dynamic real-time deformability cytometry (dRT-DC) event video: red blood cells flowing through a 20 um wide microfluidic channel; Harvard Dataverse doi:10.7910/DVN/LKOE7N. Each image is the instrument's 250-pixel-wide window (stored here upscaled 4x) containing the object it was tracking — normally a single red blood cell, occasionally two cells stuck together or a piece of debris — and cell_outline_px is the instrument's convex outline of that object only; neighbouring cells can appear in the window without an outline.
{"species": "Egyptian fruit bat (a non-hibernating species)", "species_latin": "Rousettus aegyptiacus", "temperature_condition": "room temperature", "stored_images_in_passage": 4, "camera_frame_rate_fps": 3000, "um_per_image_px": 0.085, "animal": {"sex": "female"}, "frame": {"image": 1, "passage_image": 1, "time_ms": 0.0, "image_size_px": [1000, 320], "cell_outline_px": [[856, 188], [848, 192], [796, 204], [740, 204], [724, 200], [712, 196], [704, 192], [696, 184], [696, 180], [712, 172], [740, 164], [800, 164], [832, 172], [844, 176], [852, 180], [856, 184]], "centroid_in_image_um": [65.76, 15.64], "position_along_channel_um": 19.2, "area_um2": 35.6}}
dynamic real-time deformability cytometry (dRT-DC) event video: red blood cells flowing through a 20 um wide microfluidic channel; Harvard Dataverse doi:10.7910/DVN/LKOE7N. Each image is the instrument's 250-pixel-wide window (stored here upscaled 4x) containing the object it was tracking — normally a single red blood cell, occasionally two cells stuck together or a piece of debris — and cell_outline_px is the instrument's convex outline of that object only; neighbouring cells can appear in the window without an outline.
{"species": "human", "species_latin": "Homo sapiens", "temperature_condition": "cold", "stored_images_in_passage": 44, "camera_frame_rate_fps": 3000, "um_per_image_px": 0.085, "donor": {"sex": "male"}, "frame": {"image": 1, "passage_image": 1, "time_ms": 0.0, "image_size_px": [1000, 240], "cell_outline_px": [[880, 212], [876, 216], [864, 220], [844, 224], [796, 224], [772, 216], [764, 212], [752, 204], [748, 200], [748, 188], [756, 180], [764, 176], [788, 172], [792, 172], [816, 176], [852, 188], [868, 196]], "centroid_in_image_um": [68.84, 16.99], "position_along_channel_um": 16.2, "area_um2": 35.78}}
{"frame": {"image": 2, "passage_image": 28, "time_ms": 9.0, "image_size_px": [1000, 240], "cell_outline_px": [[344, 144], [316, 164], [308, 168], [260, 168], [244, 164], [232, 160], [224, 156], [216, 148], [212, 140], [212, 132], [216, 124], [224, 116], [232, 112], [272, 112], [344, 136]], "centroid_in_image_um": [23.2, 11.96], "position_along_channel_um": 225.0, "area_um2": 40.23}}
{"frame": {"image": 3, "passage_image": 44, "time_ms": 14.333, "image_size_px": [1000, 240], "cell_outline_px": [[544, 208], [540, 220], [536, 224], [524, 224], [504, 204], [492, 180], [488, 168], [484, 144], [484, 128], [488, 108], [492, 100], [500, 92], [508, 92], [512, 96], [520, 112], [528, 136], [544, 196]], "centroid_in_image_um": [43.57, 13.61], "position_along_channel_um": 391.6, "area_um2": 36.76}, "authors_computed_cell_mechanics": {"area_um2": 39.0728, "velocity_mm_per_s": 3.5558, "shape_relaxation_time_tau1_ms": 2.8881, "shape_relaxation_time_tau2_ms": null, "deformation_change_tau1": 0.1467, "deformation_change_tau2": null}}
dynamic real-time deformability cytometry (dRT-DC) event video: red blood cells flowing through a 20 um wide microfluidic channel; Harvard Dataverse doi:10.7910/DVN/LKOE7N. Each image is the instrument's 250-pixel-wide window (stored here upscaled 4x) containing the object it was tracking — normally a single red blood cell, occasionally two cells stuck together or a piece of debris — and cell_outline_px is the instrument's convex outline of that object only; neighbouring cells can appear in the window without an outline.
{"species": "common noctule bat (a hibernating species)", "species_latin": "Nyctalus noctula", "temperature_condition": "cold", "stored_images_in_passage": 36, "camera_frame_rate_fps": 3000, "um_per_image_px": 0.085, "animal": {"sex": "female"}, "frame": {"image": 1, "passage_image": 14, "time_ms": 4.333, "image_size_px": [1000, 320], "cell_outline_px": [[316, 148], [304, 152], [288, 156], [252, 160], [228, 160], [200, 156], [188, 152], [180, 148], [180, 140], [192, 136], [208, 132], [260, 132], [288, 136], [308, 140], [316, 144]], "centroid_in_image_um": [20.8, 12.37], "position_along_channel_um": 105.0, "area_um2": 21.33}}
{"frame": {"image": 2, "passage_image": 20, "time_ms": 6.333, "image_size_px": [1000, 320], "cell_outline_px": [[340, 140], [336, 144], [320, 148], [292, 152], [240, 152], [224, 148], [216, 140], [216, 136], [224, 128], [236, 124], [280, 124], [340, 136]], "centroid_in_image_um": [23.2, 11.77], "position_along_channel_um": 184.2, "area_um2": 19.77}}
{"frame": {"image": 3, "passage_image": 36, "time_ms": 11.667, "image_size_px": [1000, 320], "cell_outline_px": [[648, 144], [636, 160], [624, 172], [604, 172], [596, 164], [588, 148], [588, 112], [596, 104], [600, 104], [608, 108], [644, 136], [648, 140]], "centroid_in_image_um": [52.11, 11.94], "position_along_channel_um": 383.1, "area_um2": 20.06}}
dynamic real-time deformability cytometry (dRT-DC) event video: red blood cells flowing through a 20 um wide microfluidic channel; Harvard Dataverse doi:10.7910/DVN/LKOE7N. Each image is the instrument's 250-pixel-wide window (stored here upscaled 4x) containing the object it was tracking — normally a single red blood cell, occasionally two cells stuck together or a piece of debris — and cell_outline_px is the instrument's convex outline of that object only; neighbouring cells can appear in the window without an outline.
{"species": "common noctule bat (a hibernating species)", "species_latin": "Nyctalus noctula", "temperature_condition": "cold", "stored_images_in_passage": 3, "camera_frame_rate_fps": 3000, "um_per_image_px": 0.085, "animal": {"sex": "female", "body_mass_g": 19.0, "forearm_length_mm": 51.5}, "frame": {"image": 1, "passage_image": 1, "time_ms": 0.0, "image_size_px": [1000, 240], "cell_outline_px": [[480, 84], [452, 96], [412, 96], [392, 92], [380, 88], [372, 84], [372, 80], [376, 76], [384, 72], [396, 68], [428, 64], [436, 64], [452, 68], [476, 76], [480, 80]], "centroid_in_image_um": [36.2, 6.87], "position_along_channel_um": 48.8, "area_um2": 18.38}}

-- Task prompt --
Return all of the data word for word.

-- Correct result --
dynamic real-time deformability cytometry (dRT-DC) event video: red blood cells flowing through a 20 um wide microfluidic channel; Harvard Dataverse doi:10.7910/DVN/LKOE7N. Each image is the instrument's 250-pixel-wide window (stored here upscaled 4x) containing the object it was tracking — normally a single red blood cell, occasionally two cells stuck together or a piece of debris — and cell_outline_px is the instrument's convex outline of that object only; neighbouring cells can appear in the window without an outline.
{"species": "Egyptian fruit bat (a non-hibernating species)", "species_latin": "Rousettus aegyptiacus", "temperature_condition": "room temperature", "stored_images_in_passage": 4, "camera_frame_rate_fps": 3000, "um_per_image_px": 0.085, "animal": {"sex": "female"}, "frame": {"image": 1, "passage_image": 1, "time_ms": 0.0, "image_size_px": [1000, 320], "cell_outline_px": [[856, 188], [848, 192], [796, 204], [740, 204], [724, 200], [712, 196], [704, 192], [696, 184], [696, 180], [712, 172], [740, 164], [800, 164], [832, 172], [844, 176], [852, 180], [856, 184]], "centroid_in_image_um": [65.76, 15.64], "position_along_channel_um": 19.2, "area_um2": 35.6}}
dynamic real-time deformability cytometry (dRT-DC) event video: red blood cells flowing through a 20 um wide microfluidic channel; Harvard Dataverse doi:10.7910/DVN/LKOE7N. Each image is the instrument's 250-pixel-wide window (stored here upscaled 4x) containing the object it was tracking — normally a single red blood cell, occasionally two cells stuck together or a piece of debris — and cell_outline_px is the instrument's convex outline of that object only; neighbouring cells can appear in the window without an outline.
{"species": "human", "species_latin": "Homo sapiens", "temperature_condition": "cold", "stored_images_in_passage": 44, "camera_frame_rate_fps": 3000, "um_per_image_px": 0.085, "donor": {"sex": "male"}, "frame": {"image": 1, "passage_image": 1, "time_ms": 0.0, "image_size_px": [1000, 240], "cell_outline_px": [[880, 212], [876, 216], [864, 220], [844, 224], [796, 224], [772, 216], [764, 212], [752, 204], [748, 200], [748, 188], [756, 180], [764, 176], [788, 172], [792, 172], [816, 176], [852, 188], [868, 196]], "centroid_in_image_um": [68.84, 16.99], "position_along_channel_um": 16.2, "area_um2": 35.78}}
{"frame": {"image": 2, "passage_image": 28, "time_ms": 9.0, "image_size_px": [1000, 240], "cell_outline_px": [[344, 144], [316, 164], [308, 168], [260, 168], [244, 164], [232, 160], [224, 156], [216, 148], [212, 140], [212, 132], [216, 124], [224, 116], [232, 112], [272, 112], [344, 136]], "centroid_in_image_um": [23.2, 11.96], "position_along_channel_um": 225.0, "area_um2": 40.23}}
{"frame": {"image": 3, "passage_image": 44, "time_ms": 14.333, "image_size_px": [1000, 240], "cell_outline_px": [[544, 208], [540, 220], [536, 224], [524, 224], [504, 204], [492, 180], [488, 168], [484, 144], [484, 128], [488, 108], [492, 100], [500, 92], [508, 92], [512, 96], [520, 112], [528, 136], [544, 196]], "centroid_in_image_um": [43.57, 13.61], "position_along_channel_um": 391.6, "area_um2": 36.76}, "authors_computed_cell_mechanics": {"area_um2": 39.0728, "velocity_mm_per_s": 3.5558, "shape_relaxation_time_tau1_ms": 2.8881, "shape_relaxation_time_tau2_ms": null, "deformation_change_tau1": 0.1467, "deformation_change_tau2": null}}
dynamic real-time deformability cytometry (dRT-DC) event video: red blood cells flowing through a 20 um wide microfluidic channel; Harvard Dataverse doi:10.7910/DVN/LKOE7N. Each image is the instrument's 250-pixel-wide window (stored here upscaled 4x) containing the object it was tracking — normally a single red blood cell, occasionally two cells stuck together or a piece of debris — and cell_outline_px is the instrument's convex outline of that object only; neighbouring cells can appear in the window without an outline.
{"species": "common noctule bat (a hibernating species)", "species_latin": "Nyctalus noctula", "temperature_condition": "cold", "stored_images_in_passage": 36, "camera_frame_rate_fps": 3000, "um_per_image_px": 0.085, "animal": {"sex": "female"}, "frame": {"image": 1, "passage_image": 14, "time_ms": 4.333, "image_size_px": [1000, 320], "cell_outline_px": [[316, 148], [304, 152], [288, 156], [252, 160], [228, 160], [200, 156], [188, 152], [180, 148], [180, 140], [192, 136], [208, 132], [260, 132], [288, 136], [308, 140], [316, 144]], "centroid_in_image_um": [20.8, 12.37], "position_along_channel_um": 105.0, "area_um2": 21.33}}
{"frame": {"image": 2, "passage_image": 20, "time_ms": 6.333, "image_size_px": [1000, 320], "cell_outline_px": [[340, 140], [336, 144], [320, 148], [292, 152], [240, 152], [224, 148], [216, 140], [216, 136], [224, 128], [236, 124], [280, 124], [340, 136]], "centroid_in_image_um": [23.2, 11.77], "position_along_channel_um": 184.2, "area_um2": 19.77}}
{"frame": {"image": 3, "passage_image": 36, "time_ms": 11.667, "image_size_px": [1000, 320], "cell_outline_px": [[648, 144], [636, 160], [624, 172], [604, 172], [596, 164], [588, 148], [588, 112], [596, 104], [600, 104], [608, 108], [644, 136], [648, 140]], "centroid_in_image_um": [52.11, 11.94], "position_along_channel_um": 383.1, "area_um2": 20.06}}
dynamic real-time deformability cytometry (dRT-DC) event video: red blood cells flowing through a 20 um wide microfluidic channel; Harvard Dataverse doi:10.7910/DVN/LKOE7N. Each image is the instrument's 250-pixel-wide window (stored here upscaled 4x) containing the object it was tracking — normally a single red blood cell, occasionally two cells stuck together or a piece of debris — and cell_outline_px is the instrument's convex outline of that object only; neighbouring cells can appear in the window without an outline.
{"species": "common noctule bat (a hibernating species)", "species_latin": "Nyctalus noctula", "temperature_condition": "cold", "stored_images_in_passage": 3, "camera_frame_rate_fps": 3000, "um_per_image_px": 0.085, "animal": {"sex": "female", "body_mass_g": 19.0, "forearm_length_mm": 51.5}, "frame": {"image": 1, "passage_image": 1, "time_ms": 0.0, "image_size_px": [1000, 240], "cell_outline_px": [[480, 84], [452, 96], [412, 96], [392, 92], [380, 88], [372, 84], [372, 80], [376, 76], [384, 72], [396, 68], [428, 64], [436, 64], [452, 68], [476, 76], [480, 80]], "centroid_in_image_um": [36.2, 6.87], "position_along_channel_um": 48.8, "area_um2": 18.38}}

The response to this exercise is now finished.